Traditionally, the tradeoff in data compression has been between high-quality-but-large files and smaller-but-distorted files. Weissman and his group have recently been working toward disrupting this tradeoff: shrinking file sizes while maintaining or even boosting the data integrity.
“With genomic data, accuracy really matters. But, then again, so does storage and processing time, so we are searching for a solution,” Weissman said.
To achieve even more dramatic levels of compression, Weissman, Idoia Ochoa, a graduate student in the department of Electrical Engineering, and Mikel Hernaez, a postdoctoral fellow in the same department, are pursuing collaborations with researchers from the medical school focused on compressing what are known as the "quality scores” that accompany DNA sequences. Today’s high-speed genetic sequencers provide read outs consisting of segments of a genome’s 3 billion base pairs and include corresponding sequences assessing the reliability of these reads.
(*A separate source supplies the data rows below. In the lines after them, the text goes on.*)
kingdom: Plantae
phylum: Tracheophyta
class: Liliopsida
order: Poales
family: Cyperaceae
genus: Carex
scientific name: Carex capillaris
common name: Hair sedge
A quality score is assigned to every base pair in every read, conveying the likelihood that it is correct.
Quality scores are useful for boosting the reliability of the genome assembly process and are particularly important for genotyping, the process of determining differences in the genetic make-up of an individual relative to that of a reference sequence. But storing quality scores significantly increases the file size, often taking the majority of the pre-compression disk space of the raw genome data. Compression of the quality scores can significantly reduce file size as well as speed the transmission, processing and analysis of the data.
In recording quality scores, DNA sequencers introduce all sorts of imperfections that are collectively considered “noise.” Different sequencers have different noise characteristics. Weissman and his team are developing theory and algorithms for processing the quality scores in a way that reduces the noise and at the same time results in significant compression. Counterintuitive as it might sound at first, they are using lossy compression as a mechanism not only for considerable reduction in storage requirements, but also for enhancing the integrity of the data.
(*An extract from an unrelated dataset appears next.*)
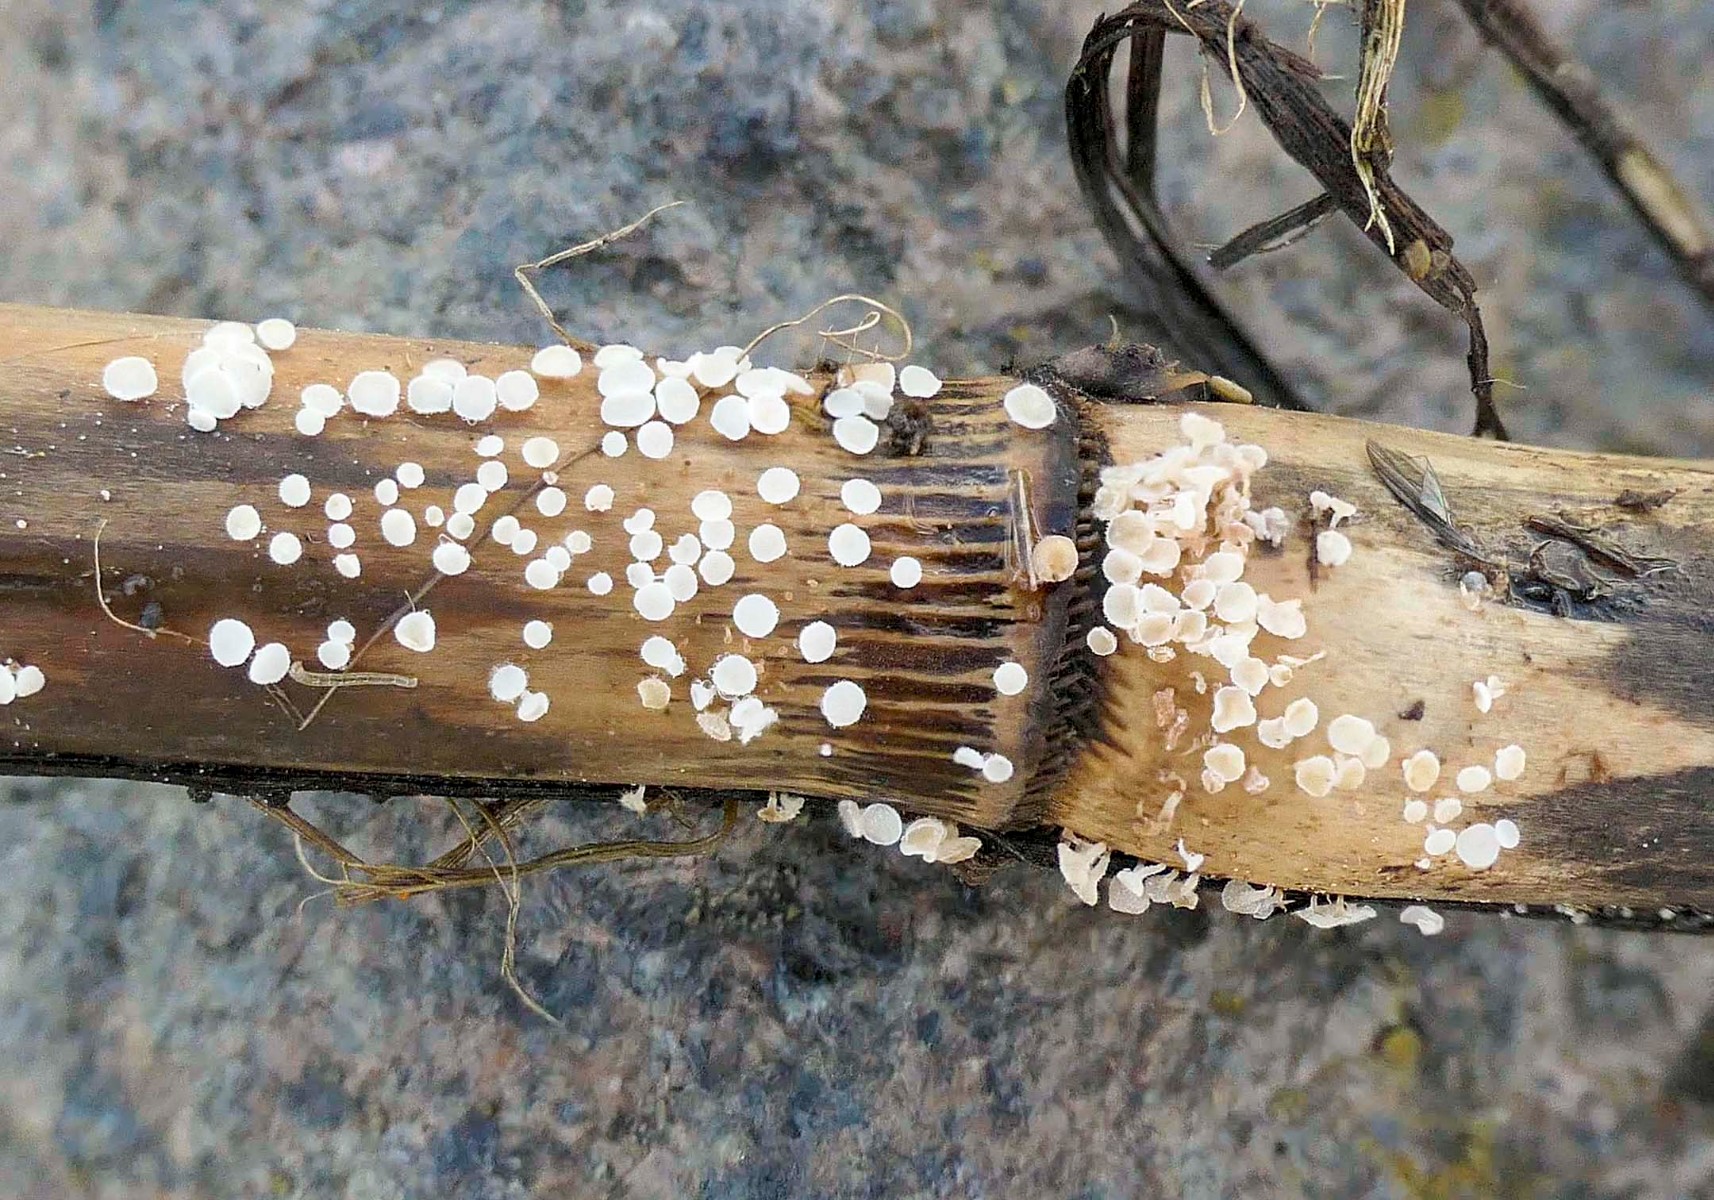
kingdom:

“But, in fact, it is quite intuitive,” Weissman said. “Lossy compression, when done right, forces the compressor to discard the part of the signal which is hardest to compress, namely, the noise.”
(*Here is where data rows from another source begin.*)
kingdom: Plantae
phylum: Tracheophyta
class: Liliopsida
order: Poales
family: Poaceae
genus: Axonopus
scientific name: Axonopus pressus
There is still much more to be done and the potential for significant improvement in lossless compression of genomic data. DNA of individuals in a population, when considered collectively, is in some ways similar to a video file. Each individual’s genome is akin to a frame of a movie. A new frame can be represented very succinctly using previous frames as references.
Fortunately for the human race, there are growing databases of known genomes. One of these, known as the 1,000 Genomes Project, has led to a database containing the full genomes of more than 1,000 people. By using the database as a reference, Weissman and collaborator Tom Courtade, an assistant professor of Electrical Engineering at the University of California, Berkeley, are working with students from both institutions to achieve significant further lossless compression. They’ve already reduced the size of the file needed to represent a new human genome that is not in the database by another order of magnitude, to about 200 kilobytes.
“At this point we feel like we might be approaching the fundamental limits on compression of an individual’s genome given a reference database consisting of genomes of many other individuals,” Weissman said. “Whether or not we are truly approaching this limit is a question we are tackling. The answer will be exciting either way.”